PROBLEM STATEMENT — Leaving out every image, restate all the records word for word.

SUPPLIED RECORDS —
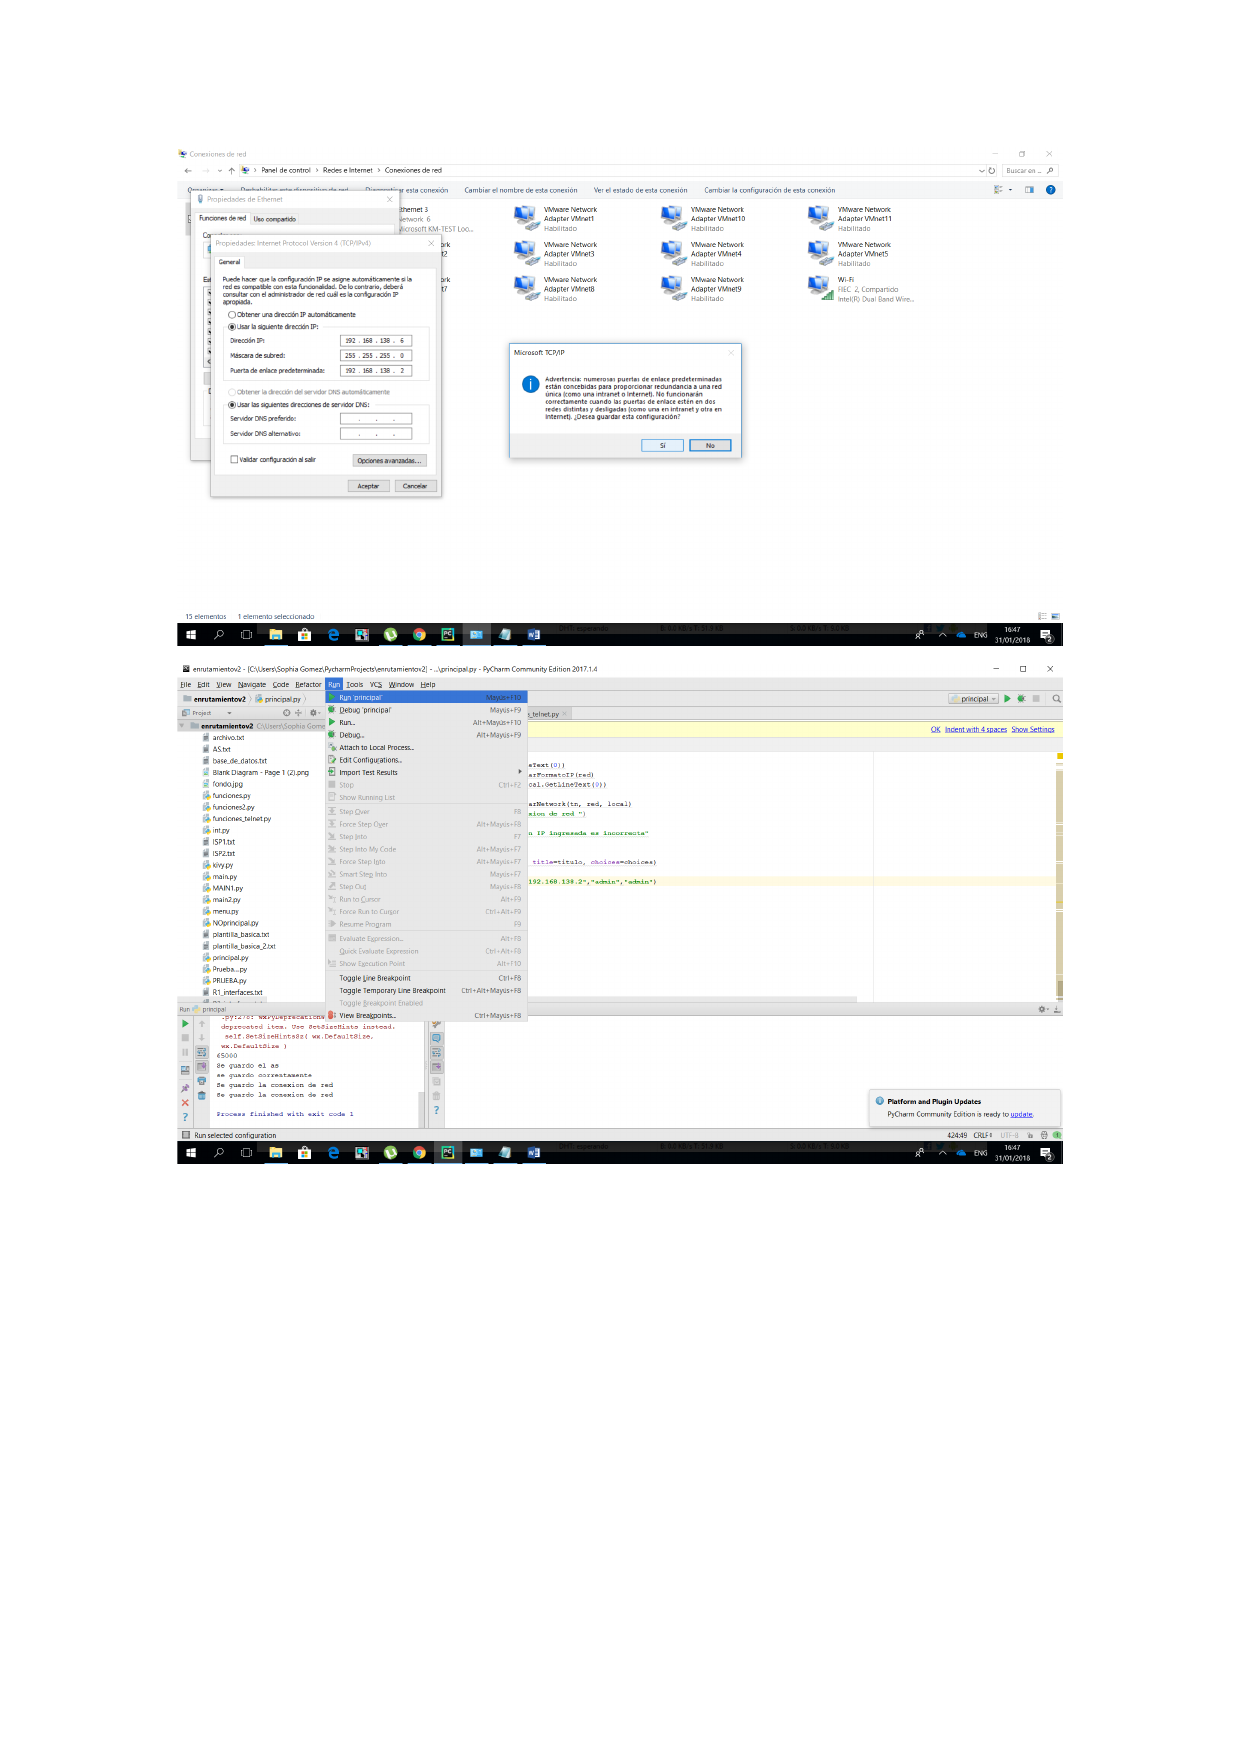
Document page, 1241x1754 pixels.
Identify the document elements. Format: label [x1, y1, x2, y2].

picture [177, 147, 1063, 646]
picture [177, 664, 1063, 1164]
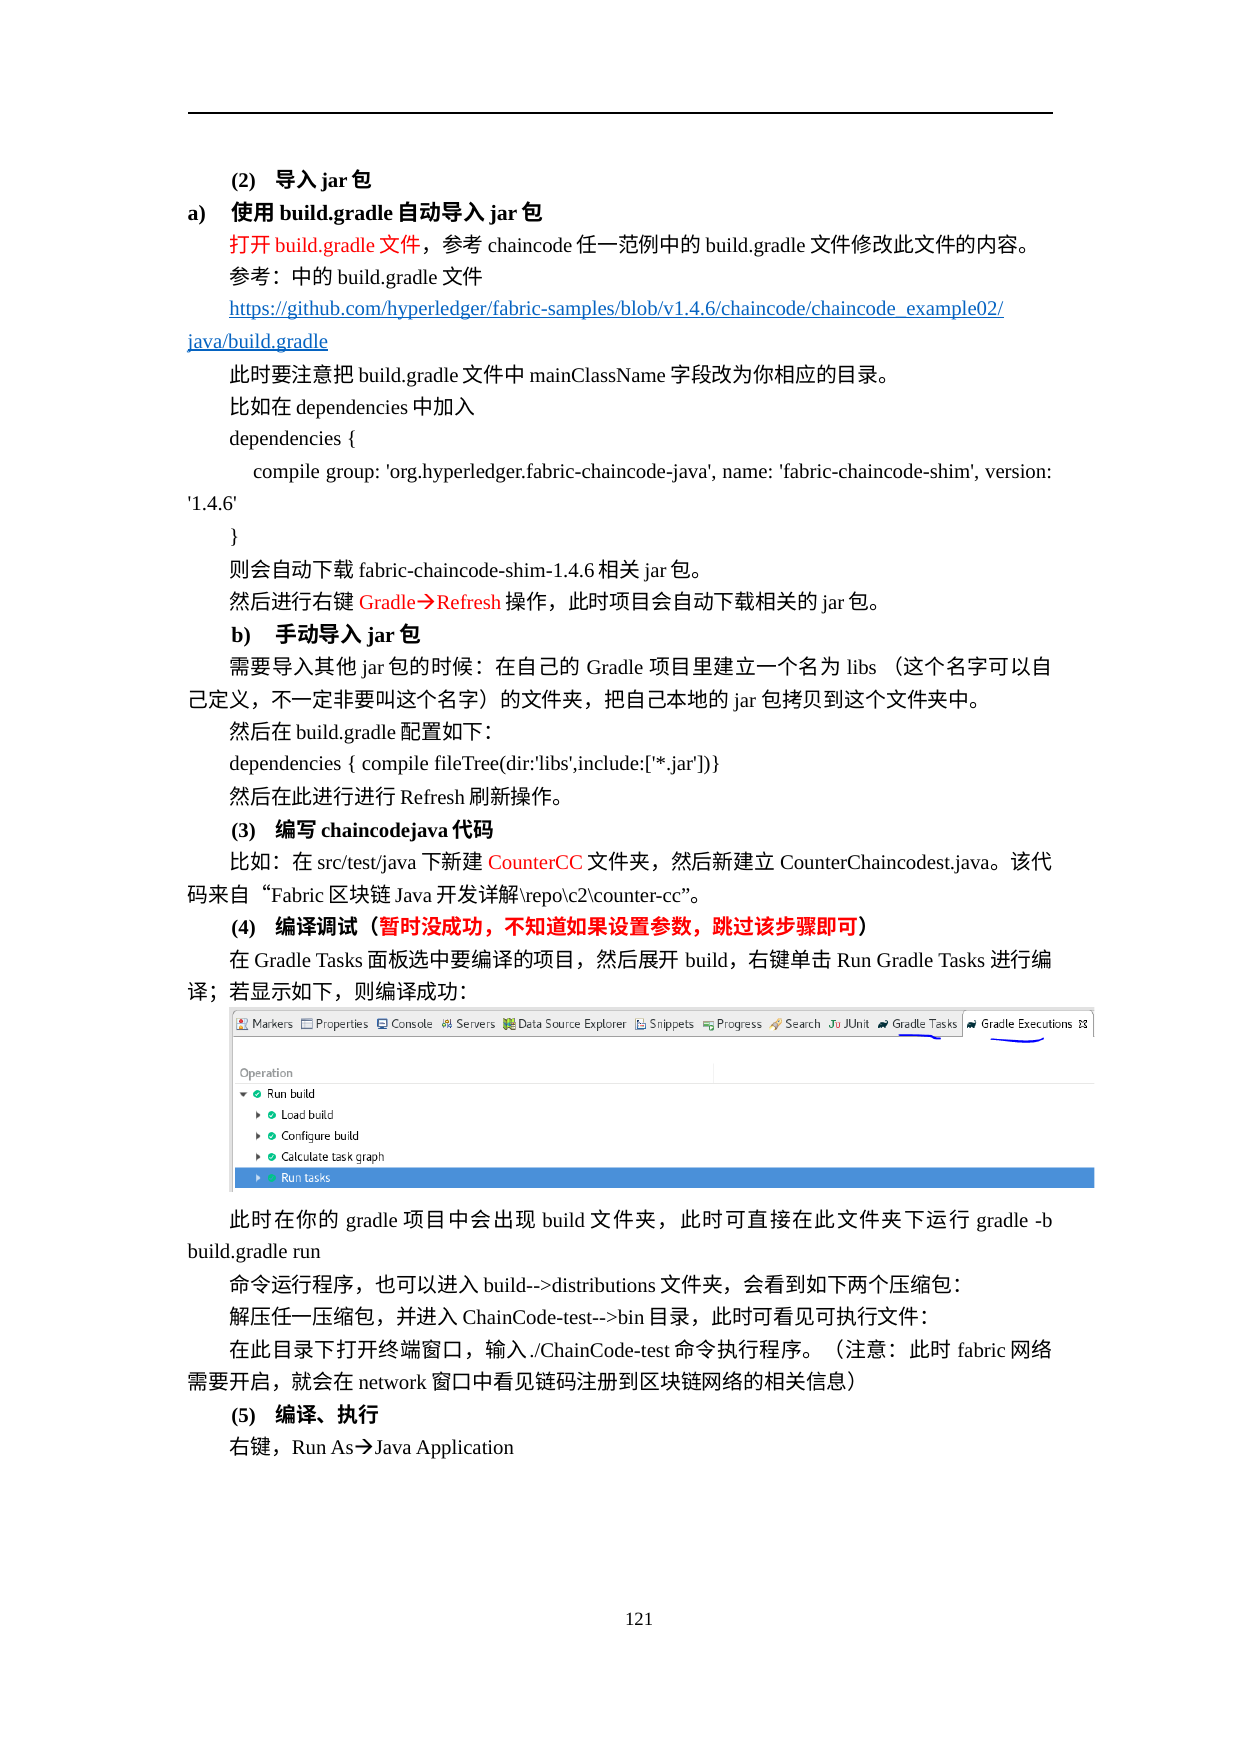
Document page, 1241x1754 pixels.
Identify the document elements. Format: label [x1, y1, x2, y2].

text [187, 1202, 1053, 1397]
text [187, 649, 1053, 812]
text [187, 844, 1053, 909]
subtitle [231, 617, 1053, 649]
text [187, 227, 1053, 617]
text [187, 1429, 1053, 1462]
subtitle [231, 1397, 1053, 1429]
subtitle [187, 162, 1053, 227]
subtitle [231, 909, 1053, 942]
picture [229, 1007, 1095, 1192]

TASK OUTPUT —
Document page, 1241x1754 pixels.
Identify the document elements. Format: label [x1, y1, x2, y2].

picture [177, 147, 1063, 646]
picture [177, 664, 1063, 1164]
Document page, 1241x1754 pixels.
Identify the document elements. Format: label [x1, y1, x2, y2].

text [187, 1202, 1053, 1397]
text [187, 649, 1053, 812]
text [187, 844, 1053, 909]
subtitle [231, 617, 1053, 649]
text [187, 227, 1053, 617]
text [187, 1429, 1053, 1462]
subtitle [231, 1397, 1053, 1429]
subtitle [187, 162, 1053, 227]
subtitle [231, 909, 1053, 942]
picture [229, 1007, 1095, 1192]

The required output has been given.